Segment Open

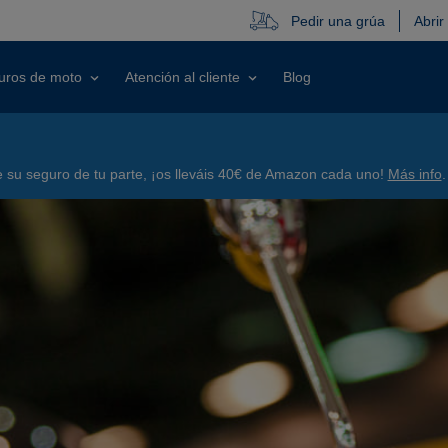
Pedir una grúa
Abrir
uros de moto
Atención al cliente
Blog
su seguro de tu parte, ¡os lleváis 40€ de Amazon cada uno!
Más info
.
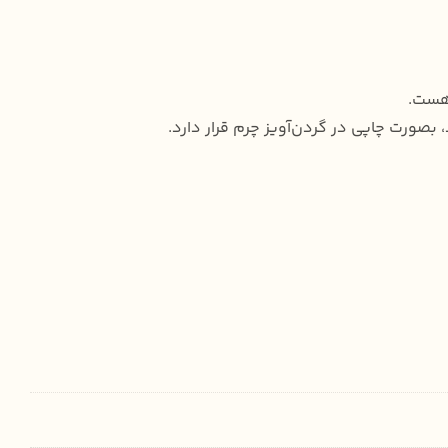
 هست.
ورت چاپی در گردن‌آویز چرم قرار دارد.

Segment Closed

Using the data above, write out every line exactly, leaving the images behind.

Pedir una grúa
Abrir
uros de moto
Atención al cliente
Blog
su seguro de tu parte, ¡os lleváis 40€ de Amazon cada uno!
Más info
.
 هست.
ورت چاپی در گردن‌آویز چرم قرار دارد.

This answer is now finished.